**TASK DESCRIPTION**
Pull out every line of the material below that contains the string "rangeland". Case counts, so copy only lines where the capitalization matches.

:::

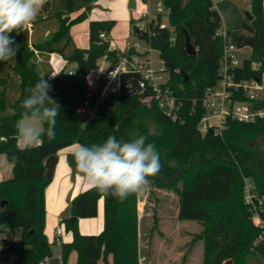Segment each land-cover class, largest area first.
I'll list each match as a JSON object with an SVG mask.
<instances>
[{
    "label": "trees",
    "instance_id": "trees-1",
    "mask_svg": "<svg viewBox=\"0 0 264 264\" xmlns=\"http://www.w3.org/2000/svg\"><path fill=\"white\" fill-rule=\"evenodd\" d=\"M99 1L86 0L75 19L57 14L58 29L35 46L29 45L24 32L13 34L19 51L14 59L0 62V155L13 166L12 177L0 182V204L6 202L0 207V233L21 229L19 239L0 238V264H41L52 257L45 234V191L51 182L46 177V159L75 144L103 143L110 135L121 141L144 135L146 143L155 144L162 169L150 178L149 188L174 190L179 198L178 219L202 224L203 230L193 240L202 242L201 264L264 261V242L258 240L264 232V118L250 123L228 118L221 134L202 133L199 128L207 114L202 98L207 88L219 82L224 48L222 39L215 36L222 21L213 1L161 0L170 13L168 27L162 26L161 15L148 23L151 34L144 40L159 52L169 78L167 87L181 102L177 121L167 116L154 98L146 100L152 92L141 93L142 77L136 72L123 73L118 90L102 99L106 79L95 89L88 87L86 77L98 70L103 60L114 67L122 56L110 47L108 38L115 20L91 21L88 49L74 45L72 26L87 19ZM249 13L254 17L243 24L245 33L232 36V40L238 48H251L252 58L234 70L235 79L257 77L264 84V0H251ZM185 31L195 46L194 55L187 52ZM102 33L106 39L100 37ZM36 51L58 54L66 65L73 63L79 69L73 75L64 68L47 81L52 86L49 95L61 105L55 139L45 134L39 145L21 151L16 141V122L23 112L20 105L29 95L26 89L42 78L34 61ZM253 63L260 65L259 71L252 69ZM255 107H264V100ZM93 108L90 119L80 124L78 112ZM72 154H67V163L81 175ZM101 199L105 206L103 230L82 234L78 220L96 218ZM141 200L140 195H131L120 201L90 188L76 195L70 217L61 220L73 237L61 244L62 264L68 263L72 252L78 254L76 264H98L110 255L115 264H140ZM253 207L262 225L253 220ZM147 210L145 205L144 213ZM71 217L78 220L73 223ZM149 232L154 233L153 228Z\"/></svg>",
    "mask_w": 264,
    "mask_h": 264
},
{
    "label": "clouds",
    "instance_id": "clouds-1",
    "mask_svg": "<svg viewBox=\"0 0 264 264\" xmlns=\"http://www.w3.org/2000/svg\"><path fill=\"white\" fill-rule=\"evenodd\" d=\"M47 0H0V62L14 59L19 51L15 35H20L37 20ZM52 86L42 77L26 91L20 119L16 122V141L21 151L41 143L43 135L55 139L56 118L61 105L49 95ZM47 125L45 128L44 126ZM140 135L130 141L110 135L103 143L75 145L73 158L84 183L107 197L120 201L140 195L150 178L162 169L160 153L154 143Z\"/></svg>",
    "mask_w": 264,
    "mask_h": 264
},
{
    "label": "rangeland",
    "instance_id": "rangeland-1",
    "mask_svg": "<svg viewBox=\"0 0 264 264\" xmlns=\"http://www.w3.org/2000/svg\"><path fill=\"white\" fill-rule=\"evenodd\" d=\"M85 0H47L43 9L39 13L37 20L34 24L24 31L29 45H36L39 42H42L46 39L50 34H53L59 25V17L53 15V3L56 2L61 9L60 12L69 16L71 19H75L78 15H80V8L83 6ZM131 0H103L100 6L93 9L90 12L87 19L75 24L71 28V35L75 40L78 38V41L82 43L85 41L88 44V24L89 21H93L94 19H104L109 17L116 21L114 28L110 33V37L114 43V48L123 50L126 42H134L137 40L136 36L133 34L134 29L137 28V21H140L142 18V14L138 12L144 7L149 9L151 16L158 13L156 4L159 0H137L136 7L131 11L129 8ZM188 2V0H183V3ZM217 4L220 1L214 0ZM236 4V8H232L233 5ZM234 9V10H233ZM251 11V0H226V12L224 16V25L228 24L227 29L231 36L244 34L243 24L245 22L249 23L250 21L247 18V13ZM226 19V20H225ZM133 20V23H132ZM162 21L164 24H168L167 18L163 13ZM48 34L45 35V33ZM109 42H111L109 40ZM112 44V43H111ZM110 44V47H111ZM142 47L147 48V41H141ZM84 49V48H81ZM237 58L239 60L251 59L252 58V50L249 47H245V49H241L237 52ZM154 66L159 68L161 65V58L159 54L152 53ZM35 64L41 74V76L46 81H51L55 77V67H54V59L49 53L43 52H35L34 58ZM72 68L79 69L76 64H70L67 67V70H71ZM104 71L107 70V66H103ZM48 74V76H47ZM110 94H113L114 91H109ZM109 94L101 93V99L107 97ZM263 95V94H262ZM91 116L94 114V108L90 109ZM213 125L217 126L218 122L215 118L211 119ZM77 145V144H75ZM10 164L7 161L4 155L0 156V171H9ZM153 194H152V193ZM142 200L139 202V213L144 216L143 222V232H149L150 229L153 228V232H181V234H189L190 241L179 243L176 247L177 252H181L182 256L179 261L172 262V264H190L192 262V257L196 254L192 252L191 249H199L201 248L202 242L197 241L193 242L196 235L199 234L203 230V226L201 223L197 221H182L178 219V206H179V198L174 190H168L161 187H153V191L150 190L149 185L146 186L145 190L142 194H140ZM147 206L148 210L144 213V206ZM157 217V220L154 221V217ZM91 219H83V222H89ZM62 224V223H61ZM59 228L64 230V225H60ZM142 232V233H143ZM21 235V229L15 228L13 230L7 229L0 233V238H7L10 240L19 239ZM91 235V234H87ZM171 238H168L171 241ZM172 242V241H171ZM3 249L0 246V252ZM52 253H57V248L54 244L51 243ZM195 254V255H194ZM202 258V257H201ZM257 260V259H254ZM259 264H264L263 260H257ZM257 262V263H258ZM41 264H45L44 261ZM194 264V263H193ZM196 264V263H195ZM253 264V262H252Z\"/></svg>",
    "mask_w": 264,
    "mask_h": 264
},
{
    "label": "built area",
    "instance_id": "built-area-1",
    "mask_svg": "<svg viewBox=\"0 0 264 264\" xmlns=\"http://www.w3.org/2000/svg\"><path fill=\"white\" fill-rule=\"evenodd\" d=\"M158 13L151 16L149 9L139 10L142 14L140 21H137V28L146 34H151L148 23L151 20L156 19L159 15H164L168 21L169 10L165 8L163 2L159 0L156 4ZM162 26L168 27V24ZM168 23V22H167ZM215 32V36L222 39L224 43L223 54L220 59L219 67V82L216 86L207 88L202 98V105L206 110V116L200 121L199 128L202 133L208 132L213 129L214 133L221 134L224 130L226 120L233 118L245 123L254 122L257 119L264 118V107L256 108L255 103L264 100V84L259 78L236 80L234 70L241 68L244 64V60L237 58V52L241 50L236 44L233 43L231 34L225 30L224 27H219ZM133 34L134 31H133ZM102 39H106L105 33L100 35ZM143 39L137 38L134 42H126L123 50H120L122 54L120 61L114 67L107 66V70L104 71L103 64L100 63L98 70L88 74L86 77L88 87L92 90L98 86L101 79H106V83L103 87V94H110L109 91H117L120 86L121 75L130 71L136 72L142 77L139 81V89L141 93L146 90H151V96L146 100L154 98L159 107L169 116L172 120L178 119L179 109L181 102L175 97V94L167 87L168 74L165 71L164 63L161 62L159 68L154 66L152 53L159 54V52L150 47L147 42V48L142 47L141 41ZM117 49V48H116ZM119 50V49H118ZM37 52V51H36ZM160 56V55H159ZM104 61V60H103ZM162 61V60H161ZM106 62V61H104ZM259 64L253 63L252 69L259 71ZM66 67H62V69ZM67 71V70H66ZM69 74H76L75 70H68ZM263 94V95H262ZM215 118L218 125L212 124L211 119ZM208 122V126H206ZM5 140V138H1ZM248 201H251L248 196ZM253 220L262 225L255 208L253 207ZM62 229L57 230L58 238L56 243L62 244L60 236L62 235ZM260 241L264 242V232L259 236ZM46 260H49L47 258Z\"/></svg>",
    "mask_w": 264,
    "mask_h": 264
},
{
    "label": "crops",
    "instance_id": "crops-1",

:::

**CORRECT ANSWER**
    "label": "rangeland",
    "instance_id": "rangeland-1",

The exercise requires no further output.